Synthesis, photophysical, electrochemical and computational investigation of dimethine and trimethine cyanine-based dyes

Abstract

Three novel cyanine-based dyes (D1-D3) were obtained by the carboxylic indolium salt the condensation reaction with three different donors, N,N-dimethylaniline, carbazole and indole derivatives. The chemical structures of these dyes were confirmed and fully characterized by IR, NMR, and HRMS. The UV–vis, fluorescence spectra, and cyclic voltammetry were conducted to give a preliminary insight into their optoelectronic properties. Generally, all synthesized dyes exhibited well-defined absorption in the visible region with high absorptivity and low band gap, giving λEx. max (516–564 nm), ε (45279–141011 M−1cm−1) and E0-0 (2.11–2.21 eV). Distinctive stokes shifts were observed for all dyes, with the highest value for the dimethine cyanine containing carbazole donor, D2, (2752 cm−1).

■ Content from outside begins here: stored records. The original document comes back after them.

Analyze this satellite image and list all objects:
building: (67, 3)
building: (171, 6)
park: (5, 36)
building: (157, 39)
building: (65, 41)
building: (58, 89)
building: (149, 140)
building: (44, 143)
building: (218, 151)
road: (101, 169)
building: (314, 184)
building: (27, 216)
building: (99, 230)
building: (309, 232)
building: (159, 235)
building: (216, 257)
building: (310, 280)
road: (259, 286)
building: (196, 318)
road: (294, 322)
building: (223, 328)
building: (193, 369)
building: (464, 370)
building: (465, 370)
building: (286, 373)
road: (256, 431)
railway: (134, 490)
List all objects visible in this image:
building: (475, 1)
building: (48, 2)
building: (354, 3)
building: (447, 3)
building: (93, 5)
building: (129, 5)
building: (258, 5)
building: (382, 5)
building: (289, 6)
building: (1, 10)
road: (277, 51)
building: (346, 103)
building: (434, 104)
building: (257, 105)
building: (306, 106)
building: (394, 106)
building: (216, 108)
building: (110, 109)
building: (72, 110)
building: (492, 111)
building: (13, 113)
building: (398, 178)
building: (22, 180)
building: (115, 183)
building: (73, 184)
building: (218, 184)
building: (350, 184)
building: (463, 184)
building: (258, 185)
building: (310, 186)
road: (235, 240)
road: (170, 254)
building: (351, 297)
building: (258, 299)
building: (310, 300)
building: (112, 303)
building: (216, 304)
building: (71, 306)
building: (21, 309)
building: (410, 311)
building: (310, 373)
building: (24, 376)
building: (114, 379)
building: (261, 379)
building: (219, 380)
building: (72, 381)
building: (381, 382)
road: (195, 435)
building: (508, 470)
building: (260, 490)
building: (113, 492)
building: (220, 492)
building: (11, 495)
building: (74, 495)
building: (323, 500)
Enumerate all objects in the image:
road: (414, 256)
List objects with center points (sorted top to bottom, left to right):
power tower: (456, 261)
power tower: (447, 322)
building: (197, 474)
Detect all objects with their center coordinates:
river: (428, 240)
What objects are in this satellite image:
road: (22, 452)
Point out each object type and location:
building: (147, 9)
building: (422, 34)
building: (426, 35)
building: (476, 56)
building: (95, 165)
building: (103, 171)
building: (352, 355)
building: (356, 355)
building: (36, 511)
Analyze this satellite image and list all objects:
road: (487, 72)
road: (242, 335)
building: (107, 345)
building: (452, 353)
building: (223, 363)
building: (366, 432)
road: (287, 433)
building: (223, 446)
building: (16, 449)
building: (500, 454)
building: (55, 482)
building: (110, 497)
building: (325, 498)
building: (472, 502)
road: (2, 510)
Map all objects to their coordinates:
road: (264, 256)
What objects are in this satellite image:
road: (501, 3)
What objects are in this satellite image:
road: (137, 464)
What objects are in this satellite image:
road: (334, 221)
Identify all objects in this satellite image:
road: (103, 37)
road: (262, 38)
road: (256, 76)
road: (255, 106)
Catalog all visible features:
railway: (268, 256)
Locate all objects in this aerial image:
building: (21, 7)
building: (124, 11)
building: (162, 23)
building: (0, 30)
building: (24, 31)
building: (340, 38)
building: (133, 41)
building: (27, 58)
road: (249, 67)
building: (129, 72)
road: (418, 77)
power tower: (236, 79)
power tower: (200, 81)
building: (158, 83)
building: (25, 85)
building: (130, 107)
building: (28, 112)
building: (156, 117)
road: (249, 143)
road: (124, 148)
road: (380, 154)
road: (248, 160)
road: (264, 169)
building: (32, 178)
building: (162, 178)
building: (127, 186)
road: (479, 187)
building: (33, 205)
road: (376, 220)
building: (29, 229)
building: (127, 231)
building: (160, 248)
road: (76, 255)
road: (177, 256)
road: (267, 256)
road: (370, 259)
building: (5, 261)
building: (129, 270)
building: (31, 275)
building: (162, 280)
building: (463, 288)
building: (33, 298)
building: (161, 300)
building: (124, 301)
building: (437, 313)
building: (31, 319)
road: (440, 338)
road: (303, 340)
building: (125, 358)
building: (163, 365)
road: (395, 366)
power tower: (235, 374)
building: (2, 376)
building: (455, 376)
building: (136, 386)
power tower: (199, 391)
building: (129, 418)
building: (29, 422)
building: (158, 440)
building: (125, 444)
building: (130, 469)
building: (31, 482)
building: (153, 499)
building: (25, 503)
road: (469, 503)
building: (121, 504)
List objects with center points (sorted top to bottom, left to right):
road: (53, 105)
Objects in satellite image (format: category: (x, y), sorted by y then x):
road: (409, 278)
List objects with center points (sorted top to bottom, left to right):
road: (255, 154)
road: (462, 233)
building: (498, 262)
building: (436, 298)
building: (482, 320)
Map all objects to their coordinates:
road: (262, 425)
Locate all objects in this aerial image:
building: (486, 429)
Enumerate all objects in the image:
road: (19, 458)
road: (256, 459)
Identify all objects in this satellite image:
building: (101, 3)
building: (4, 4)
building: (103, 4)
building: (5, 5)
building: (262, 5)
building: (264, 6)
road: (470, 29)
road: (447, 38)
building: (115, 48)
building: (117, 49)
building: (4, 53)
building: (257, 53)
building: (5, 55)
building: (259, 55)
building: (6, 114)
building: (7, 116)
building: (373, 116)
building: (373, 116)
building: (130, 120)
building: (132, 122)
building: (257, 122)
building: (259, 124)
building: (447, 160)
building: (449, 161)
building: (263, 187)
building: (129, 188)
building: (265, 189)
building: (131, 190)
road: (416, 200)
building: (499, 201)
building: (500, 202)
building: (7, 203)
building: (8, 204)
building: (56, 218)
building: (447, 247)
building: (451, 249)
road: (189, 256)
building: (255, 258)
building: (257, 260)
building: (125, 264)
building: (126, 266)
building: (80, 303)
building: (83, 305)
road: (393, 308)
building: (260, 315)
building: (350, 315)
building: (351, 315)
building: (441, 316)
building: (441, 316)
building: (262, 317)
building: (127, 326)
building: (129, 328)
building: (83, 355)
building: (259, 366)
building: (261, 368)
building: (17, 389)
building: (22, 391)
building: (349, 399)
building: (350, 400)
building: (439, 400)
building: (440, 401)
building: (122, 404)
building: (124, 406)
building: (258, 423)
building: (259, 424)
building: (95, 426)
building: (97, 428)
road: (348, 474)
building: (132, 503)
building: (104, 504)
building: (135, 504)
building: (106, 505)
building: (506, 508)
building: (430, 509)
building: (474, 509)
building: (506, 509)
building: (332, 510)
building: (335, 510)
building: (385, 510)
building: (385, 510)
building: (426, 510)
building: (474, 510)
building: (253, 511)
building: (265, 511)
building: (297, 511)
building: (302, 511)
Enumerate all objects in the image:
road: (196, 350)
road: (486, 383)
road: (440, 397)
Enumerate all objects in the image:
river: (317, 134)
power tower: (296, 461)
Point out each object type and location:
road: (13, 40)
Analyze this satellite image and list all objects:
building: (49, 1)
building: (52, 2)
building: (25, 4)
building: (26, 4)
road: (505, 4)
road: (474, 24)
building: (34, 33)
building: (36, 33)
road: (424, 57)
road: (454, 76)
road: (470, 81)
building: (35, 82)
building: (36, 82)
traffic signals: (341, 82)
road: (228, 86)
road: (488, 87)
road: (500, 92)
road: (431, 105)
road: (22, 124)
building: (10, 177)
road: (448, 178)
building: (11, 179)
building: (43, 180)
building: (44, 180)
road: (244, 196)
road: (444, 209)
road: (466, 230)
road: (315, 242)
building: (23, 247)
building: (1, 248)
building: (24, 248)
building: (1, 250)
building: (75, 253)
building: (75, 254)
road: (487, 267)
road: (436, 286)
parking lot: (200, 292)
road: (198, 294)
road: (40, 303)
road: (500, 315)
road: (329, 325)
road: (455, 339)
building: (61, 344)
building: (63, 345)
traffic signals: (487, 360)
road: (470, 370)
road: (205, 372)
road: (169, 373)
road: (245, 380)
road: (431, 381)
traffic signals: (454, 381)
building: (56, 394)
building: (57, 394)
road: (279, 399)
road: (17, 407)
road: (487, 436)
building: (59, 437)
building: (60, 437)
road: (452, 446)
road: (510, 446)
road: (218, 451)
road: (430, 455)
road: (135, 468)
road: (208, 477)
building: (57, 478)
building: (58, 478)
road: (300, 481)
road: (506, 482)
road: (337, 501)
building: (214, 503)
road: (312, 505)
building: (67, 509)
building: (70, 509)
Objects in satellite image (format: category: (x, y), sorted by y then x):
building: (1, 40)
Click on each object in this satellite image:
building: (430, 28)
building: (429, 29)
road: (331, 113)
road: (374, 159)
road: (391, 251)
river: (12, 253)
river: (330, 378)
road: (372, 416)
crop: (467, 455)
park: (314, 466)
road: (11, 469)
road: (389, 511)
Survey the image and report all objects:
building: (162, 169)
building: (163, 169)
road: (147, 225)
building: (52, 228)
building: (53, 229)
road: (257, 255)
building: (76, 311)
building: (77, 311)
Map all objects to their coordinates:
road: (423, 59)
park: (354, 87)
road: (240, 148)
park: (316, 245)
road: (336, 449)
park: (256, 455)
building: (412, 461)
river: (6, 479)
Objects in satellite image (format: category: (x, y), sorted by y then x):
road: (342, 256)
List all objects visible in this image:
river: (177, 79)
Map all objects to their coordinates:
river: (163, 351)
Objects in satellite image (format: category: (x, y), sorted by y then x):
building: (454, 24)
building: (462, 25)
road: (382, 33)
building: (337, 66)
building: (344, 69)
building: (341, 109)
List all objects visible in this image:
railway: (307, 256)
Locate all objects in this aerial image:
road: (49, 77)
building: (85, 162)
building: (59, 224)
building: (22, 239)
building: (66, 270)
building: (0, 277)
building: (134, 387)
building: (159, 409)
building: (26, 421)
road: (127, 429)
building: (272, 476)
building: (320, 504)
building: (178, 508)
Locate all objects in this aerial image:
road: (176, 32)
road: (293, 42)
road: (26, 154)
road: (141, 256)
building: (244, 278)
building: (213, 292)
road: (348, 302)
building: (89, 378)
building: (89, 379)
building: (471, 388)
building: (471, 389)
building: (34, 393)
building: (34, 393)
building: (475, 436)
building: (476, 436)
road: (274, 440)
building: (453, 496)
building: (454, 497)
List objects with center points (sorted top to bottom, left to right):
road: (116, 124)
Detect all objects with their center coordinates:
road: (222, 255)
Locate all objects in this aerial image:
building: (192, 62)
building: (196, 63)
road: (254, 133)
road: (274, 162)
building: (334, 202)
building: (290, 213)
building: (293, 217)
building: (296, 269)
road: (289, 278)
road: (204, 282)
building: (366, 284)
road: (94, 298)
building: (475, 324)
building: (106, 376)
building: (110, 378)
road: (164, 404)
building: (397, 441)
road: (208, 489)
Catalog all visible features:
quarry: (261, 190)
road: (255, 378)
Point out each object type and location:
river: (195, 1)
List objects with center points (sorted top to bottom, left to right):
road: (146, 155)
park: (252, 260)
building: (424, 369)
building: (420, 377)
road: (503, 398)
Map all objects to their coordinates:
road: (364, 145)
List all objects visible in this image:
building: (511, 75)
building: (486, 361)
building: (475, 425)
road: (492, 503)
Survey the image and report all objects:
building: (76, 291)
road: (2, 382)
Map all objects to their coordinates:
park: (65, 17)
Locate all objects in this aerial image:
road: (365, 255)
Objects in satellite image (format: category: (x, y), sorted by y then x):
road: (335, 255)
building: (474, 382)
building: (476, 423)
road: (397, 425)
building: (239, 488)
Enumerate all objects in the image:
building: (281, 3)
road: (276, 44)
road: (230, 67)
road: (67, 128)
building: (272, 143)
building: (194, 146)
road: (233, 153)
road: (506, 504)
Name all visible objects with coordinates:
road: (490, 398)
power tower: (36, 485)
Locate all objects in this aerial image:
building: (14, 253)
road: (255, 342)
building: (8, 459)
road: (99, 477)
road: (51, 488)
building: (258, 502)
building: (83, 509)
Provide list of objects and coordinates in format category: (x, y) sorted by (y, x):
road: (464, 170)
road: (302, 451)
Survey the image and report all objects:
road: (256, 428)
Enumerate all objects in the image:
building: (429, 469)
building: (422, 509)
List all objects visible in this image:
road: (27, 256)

The solvatochromic study showed hypsochromic effects and increased Stokes shifts with increasing solvent polarity. The electrochemical study on the other hand revealed having HOMO and LUMO energy levels, <-5.46, and > -3.58 eV, respectively, indicating their suitability as sensitizers in dye sensitized solar cells. The impact of different donors on the geometrical, photophysical, charge transfer and reorganization energy on the designed dyes has been investigated using Density Functional Theory (DFT) and time-dependent (TD-DFT). The theoretical and experimental results are in good agreement. The results indicate that the D1-D3 dyes have a small energy gap (2.50–2.77 eV) and their cationic counterpart absorption in the visible (480–576 nm). The modification of the donor suggests that these dyes would be suitable for dye-sensitized solar cells (DSCCs).